What is required »
In the records below, find the lines that include "with" and copy each.

Extracted data entries:
:::

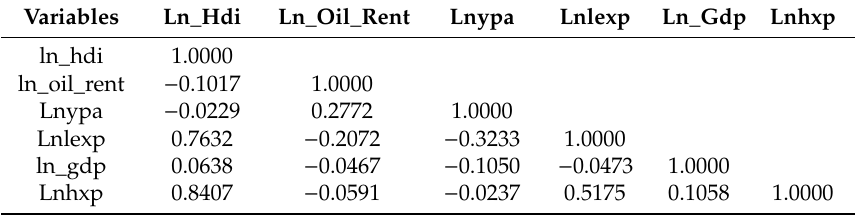
Table 4. Correlation analysis.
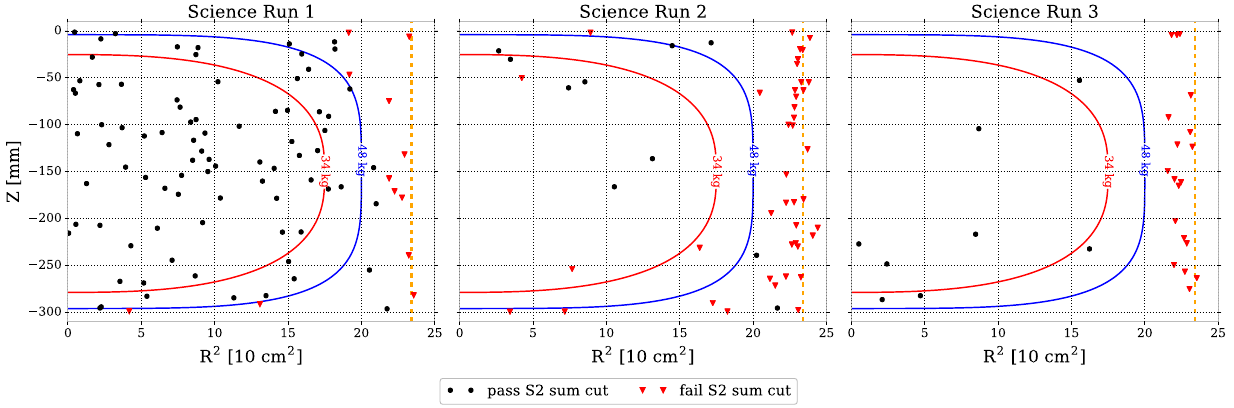
Fig. 5 Observed event distributions for all three SRs. Displayed in black are events passing all cuts. Shown in red are those events that pass all selection cuts except for the condition on the S2 sum. See text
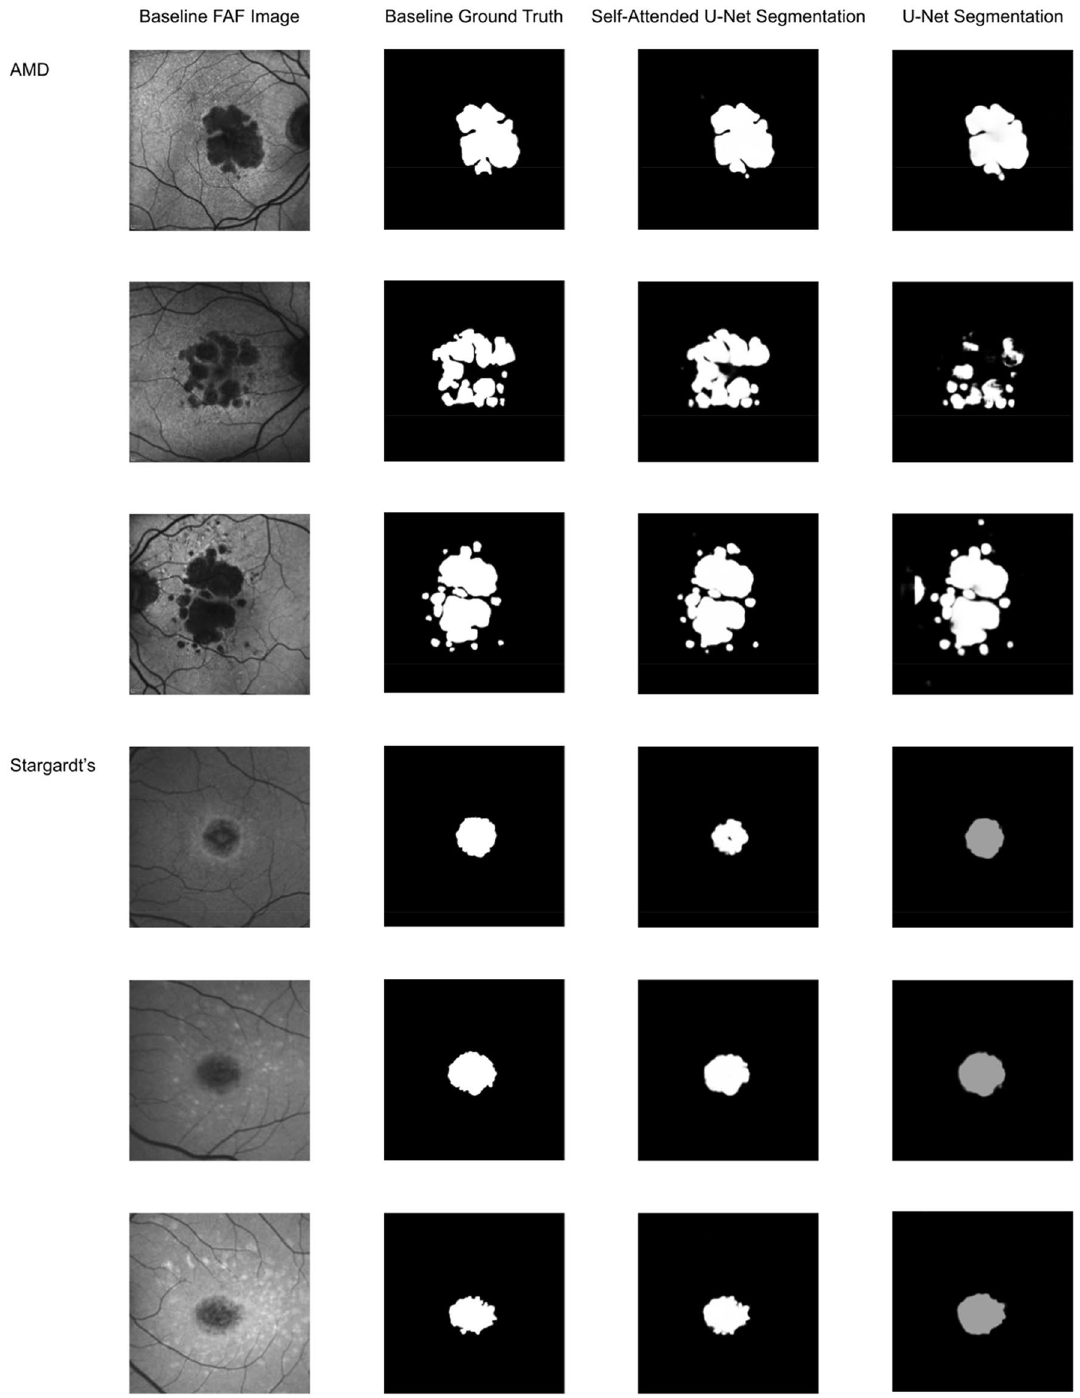
Figure 4. Illustration of atrophy segmentation results of the self-attended U-Net and the regular U-Net on baseline images with a representative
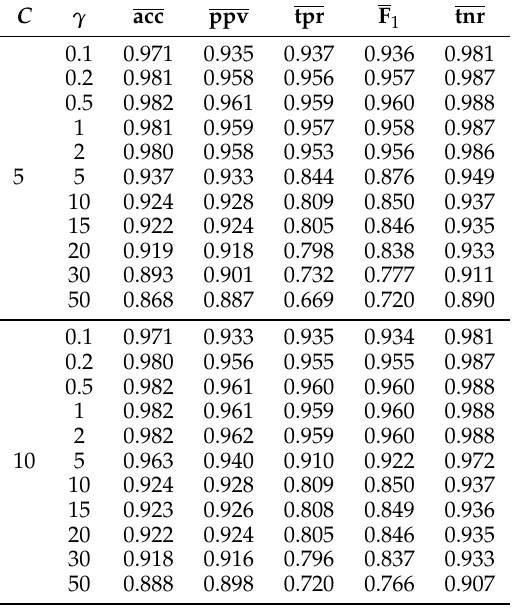
Figure 6. Performance measures (per-unit) corresponding to the k NN strategy for the multiclass classification problem with respect to the number of neighbors k (horizontal axis). Table 6. Performance measures (per-unit) corresponding to the quadratic SVM strategy for the multiclass classification problem using different box constraints ( C ) and different kernel scales ( γ ). The cases with the best performance of each measure are highlighted in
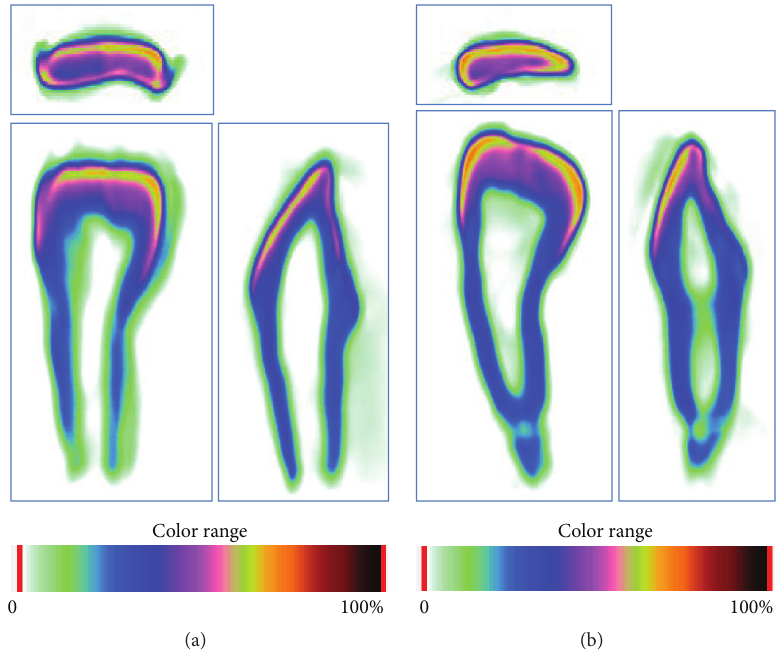
Figure 5: Mineral density mapping of incisal, labial, and mesial views in HPP and on (a) mandibular primary left central incisor (71) and (b) mandibular primary left lateral incisor (82). Color range represents the relative values of attenuation coefficient. Here, 100% is equal to 3.0 g/cm 3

:::

Answer to this problem »
Figure 4. Illustration of atrophy segmentation results of the self-attended U-Net and the regular U-Net on baseline images with a representative
Figure 6. Performance measures (per-unit) corresponding to the k NN strategy for the multiclass classification problem with respect to the number of neighbors k (horizontal axis). Table 6. Performance measures (per-unit) corresponding to the quadratic SVM strategy for the multiclass classification problem using different box constraints ( C ) and different kernel scales ( γ ). The cases with the best performance of each measure are highlighted in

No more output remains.